When I was a kid, they couldn't show a bra on a human body on TV. Bras were advertised on a plastic form, or, if on a model, she was wearing a black leotard underneath it.
(I am not making this up.)
"Bewitched," shown in the 1960s, was the first TV program to show a married couple in a double bed. Think about it. Lucy and Desi had twin beds. So did Rob and Laura on "The Dick Van Dyke Show."
When those uptight standards started to fall by the wayside, I cheered, along with everyone else of my generation. We had no idea how far it would go.
I have always cringed at ads for personal products. ED products, feminine hygiene products, prescriptions to control herpes...how low can they go?
I've seen two ads tonight that made me turn off the TV. One for some little sex toy for women, and another for something to cure feminine odor and itch that occur after "intimacy."

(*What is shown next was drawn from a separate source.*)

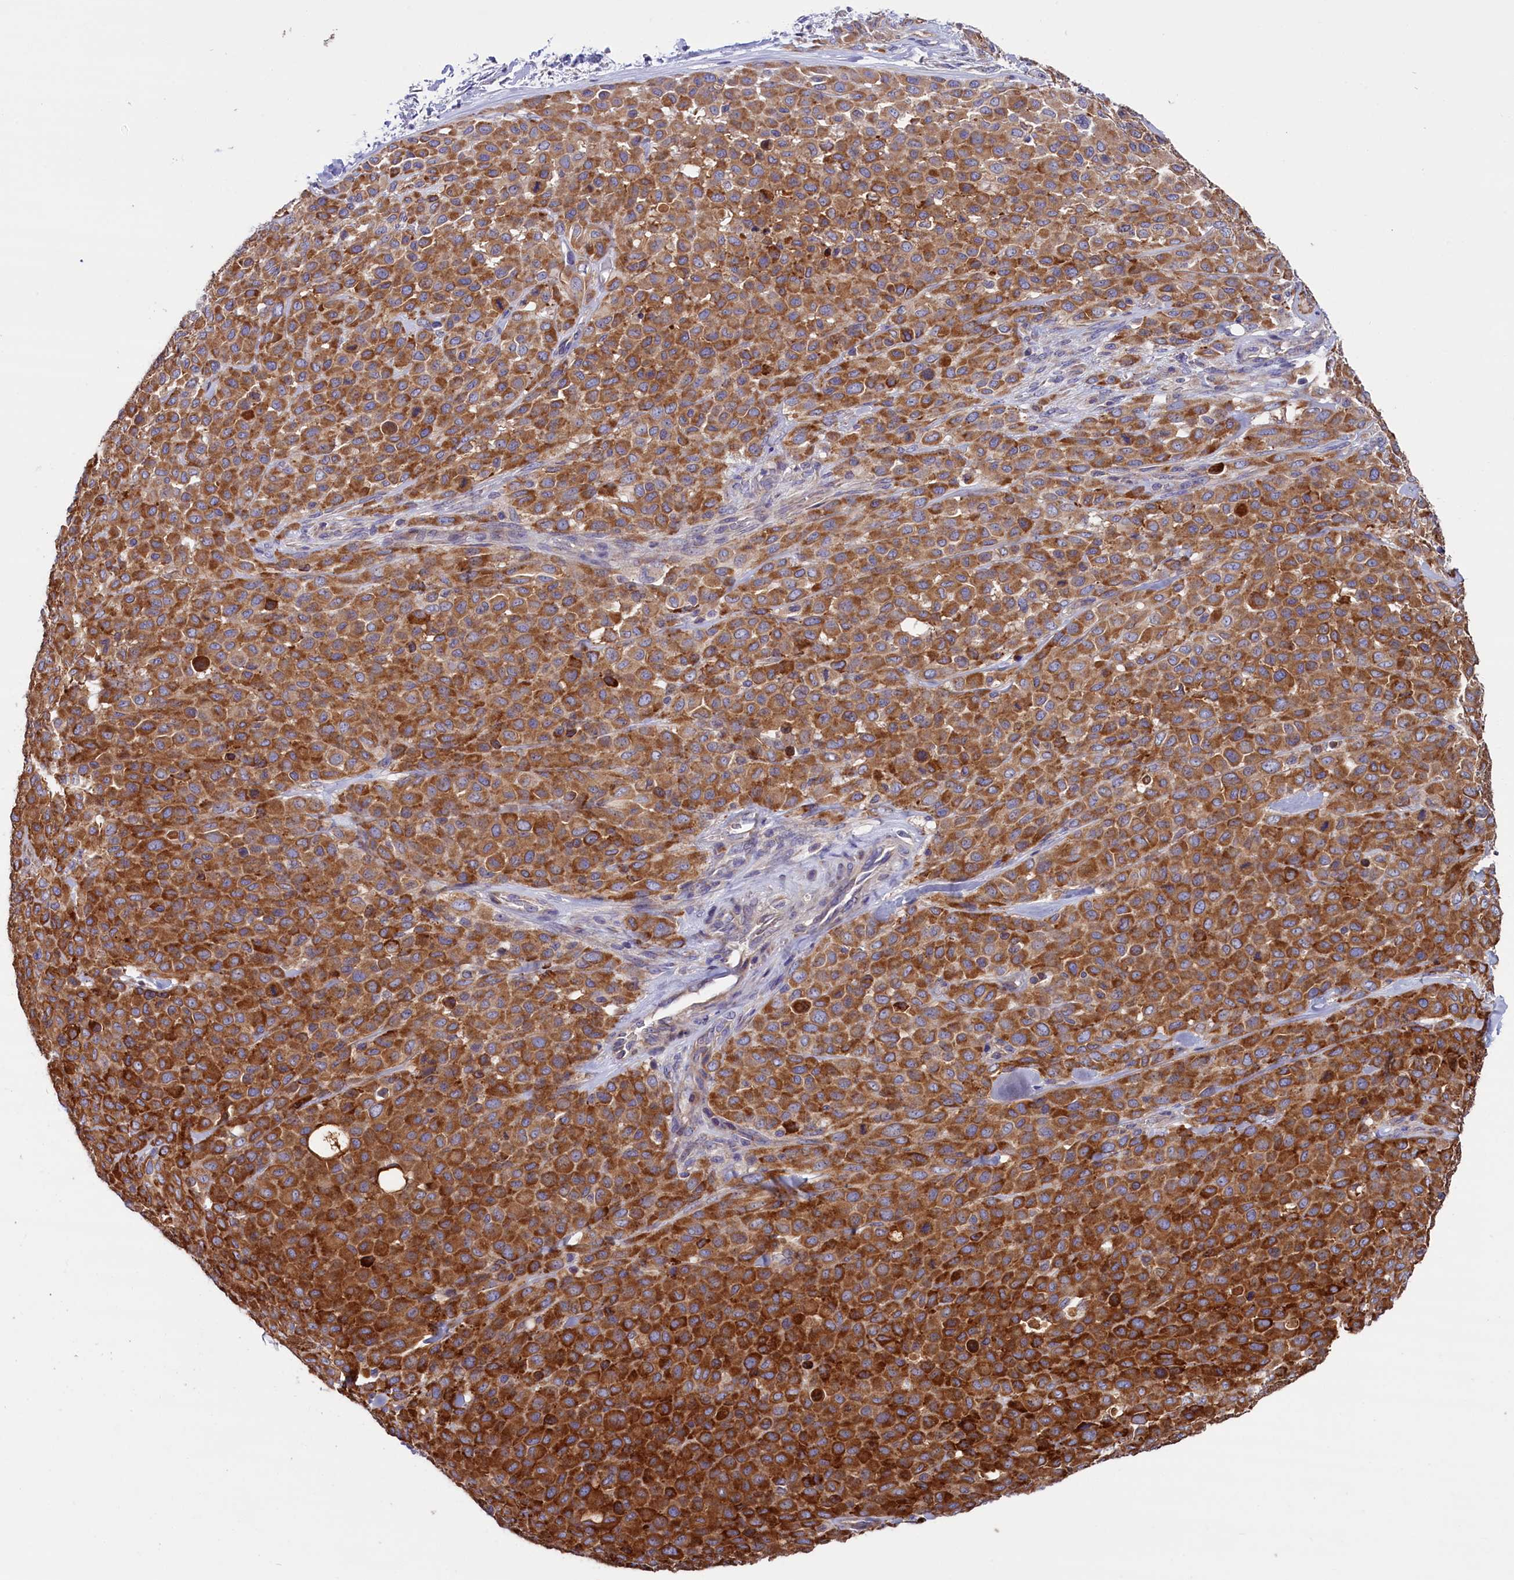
{"staining": {"intensity": "strong", "quantity": ">75%", "location": "cytoplasmic/membranous"}, "tissue": "melanoma", "cell_type": "Tumor cells", "image_type": "cancer", "snomed": [{"axis": "morphology", "description": "Malignant melanoma, Metastatic site"}, {"axis": "topography", "description": "Skin"}], "caption": "High-magnification brightfield microscopy of malignant melanoma (metastatic site) stained with DAB (brown) and counterstained with hematoxylin (blue). tumor cells exhibit strong cytoplasmic/membranous staining is seen in approximately>75% of cells.", "gene": "ZSWIM1", "patient": {"sex": "female", "age": 81}}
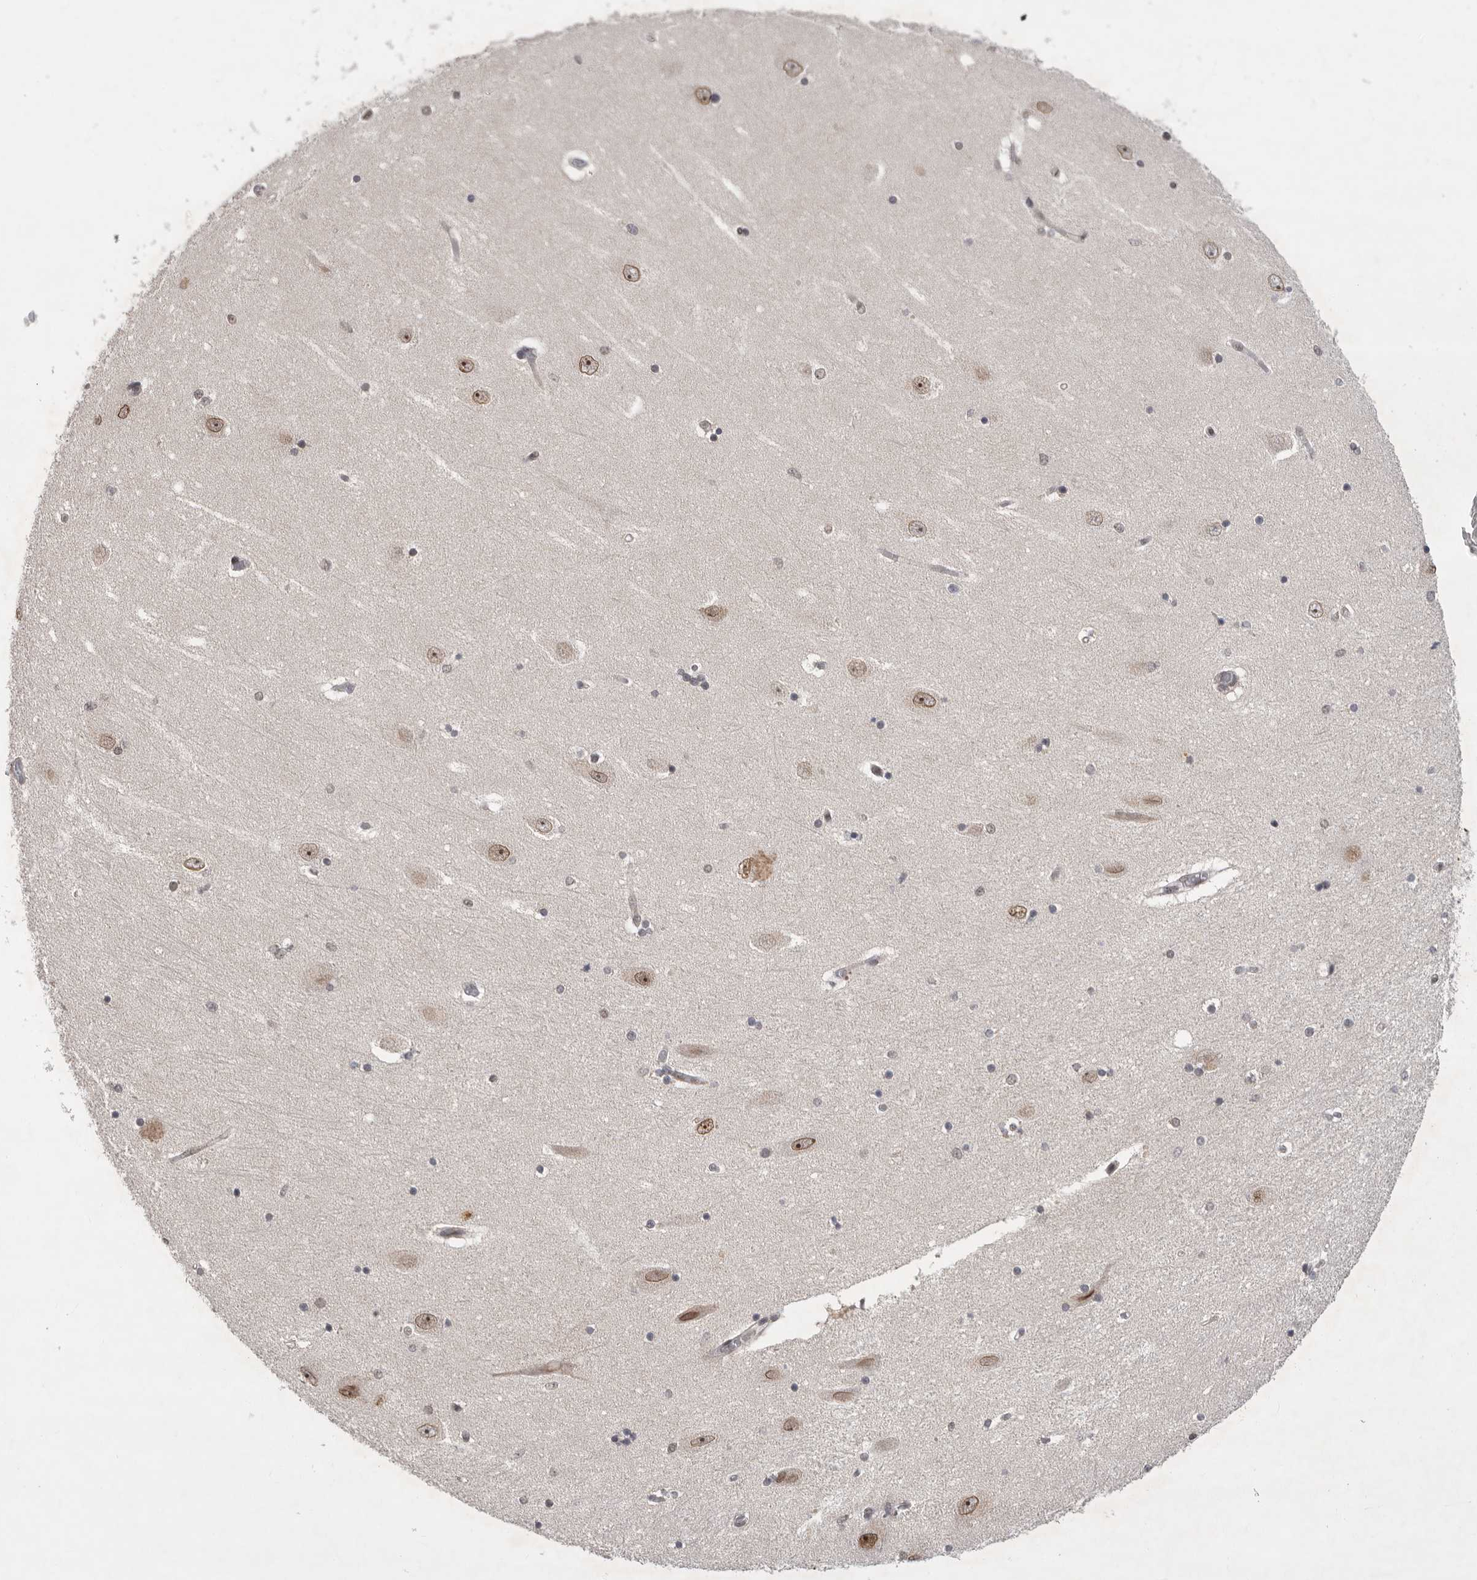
{"staining": {"intensity": "weak", "quantity": "<25%", "location": "nuclear"}, "tissue": "hippocampus", "cell_type": "Glial cells", "image_type": "normal", "snomed": [{"axis": "morphology", "description": "Normal tissue, NOS"}, {"axis": "topography", "description": "Hippocampus"}], "caption": "Glial cells show no significant protein positivity in benign hippocampus.", "gene": "ZNF830", "patient": {"sex": "female", "age": 54}}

Right before I turned off the TV, I told the smiling model, "Honey, if you're itchy and smelly after 'intimacy,' you better take yourself down to the free clinic and get some antibiotics!"
...And the little sex toy! They even showed that!
Now, I'm a firm believer that what one does in the privacy of one's own home (or anywhere away from me, for that matter), is just fine. As my friend Melissa used to say, "In the Grand Scheme of Things, what does it really matter who sticks what into whom?"
But don't expect me to watch this stuff on TV!